2. Plain or Obvious Error
The government next argues that, even if we conclude that Tooley’s manslaughter conviction is not a “crime of violence” under the Sentencing Guidelines, Tooley still cannot show the plain error required to reverse because “the law is not clear.” Appellee’s Br. at 6. The government argues that Borden “reserved the question of whether offenses that involve a mens rea between recklessness and knowledge satisfy the use of force clause.” Id. at 6–7 (citing Borden, 593 U.S. at 429 n.4). We do not agree.
Plain error requires, at minimum, that “the error is clear under current law.” United States v. Lanham, 617 F.3d 873, 884 (6th Cir. 2010) (quoting United States v. Olano, 507 U.S. 725, 734 (1993)). Here, our holding flows directly from binding Supreme Court precedent. A plain reading of the definition of “recklessness” in Borden and the definition of “wantonness” under Kentucky law reveals that the two are functionally identical. It was therefore clear error to treat “wantonness” under Kentucky law as a distinct and more culpable mens rea. To be sure, were we to conclude, as the government urges, that the wantonness required for a Kentucky manslaughter conviction falls between “recklessness” and “knowing,” a different result might be appropriate. Cf. United States v. Al-Maliki, 787 F.3d 784, 794 (6th Cir. 2015) (“A lack of binding case law that answers the question presented will also preclude our finding of plain error.”).

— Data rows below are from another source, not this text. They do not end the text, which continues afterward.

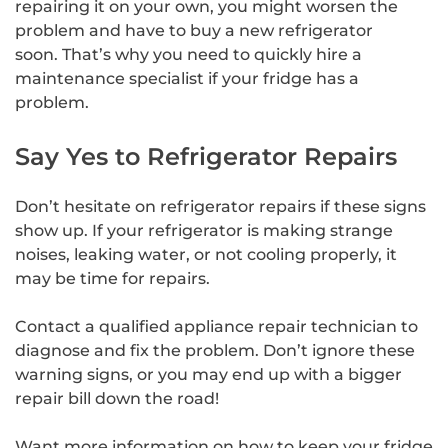
repairing it on your own, you might worsen the
problem and have to buy a new refrigerator
soon. That’s why you need to quickly hire a
maintenance specialist if your fridge has a
problem.
Say Yes to Refrigerator Repairs
Don’t hesitate on refrigerator repairs if these signs
show up. If your refrigerator is making strange
noises, leaking water, or not cooling properly, it
may be time for repairs.
Contact a qualified appliance repair technician to
diagnose and fix the problem. Don’t ignore these
warning signs, or you may end up with a bigger
repair bill down the road!
Want more information on how to keep your fridge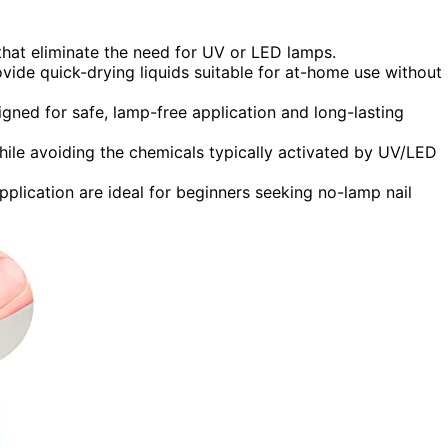
hat eliminate the need for UV or LED lamps.
ide quick-drying liquids suitable for at-home use without
signed for safe, lamp-free application and long-lasting
hile avoiding the chemicals typically activated by UV/LED
pplication are ideal for beginners seeking no-lamp nail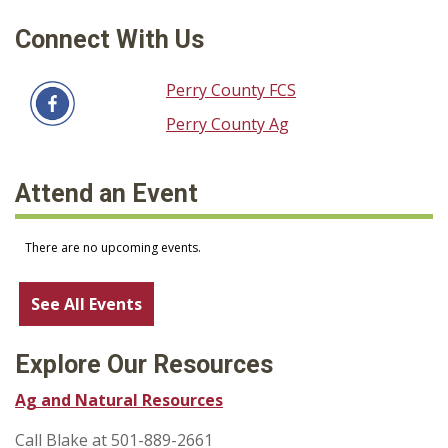
Connect With Us
Perry County FCS
Perry County Ag
Attend an Event
See All Events
Explore Our Resources
Ag and Natural Resources
Call Blake at 501-889-2661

But because Borden makes clear that wantonness under Kentucky law is equivalent to recklessness under Borden, our conclusion squarely follows from binding precedent. As such, it was plain error for the district court to hold otherwise. No. 24-5286 United States v. Tooley Page 9
3. Impact on the Defendant’s Substantial Rights and Judicial Proceedings
The clear error inquiry requires two more findings: that the error impacts the defendant’s substantial rights and the fairness of judicial proceedings. Neither party addresses these points. But we have little trouble concluding that the sentencing error here impacted Tooley’s substantial rights by subjecting him to a lengthier sentence. See Molina-Martinez v. United States, 578 U.S. 189, 192 (2016); see also United States v. Wilson, 614 F.3d 219, 223 (6th Cir. 2010) (“A sentencing error affects a defendant’s substantial rights when there is a reasonable probability that, but for the error, she would have received a more favorable sentence.”). And by exposing Tooley to a harsher sentence through the misapplication of settled law, the error affected the fairness and integrity of the judicial proceedings. See Rosales-Mireles v. United States, 585 U.S. 129, 132, 143 (2018); United States v. Bostic, 371 F.3d 865, 876–77 (6th Cir. 2004). We therefore conclude that the error here meets the final two requirements for plain error.
* * *
For the reasons stated, we VACATE Tooley’s sentence and REMAND for resentencing consistent with this opinion.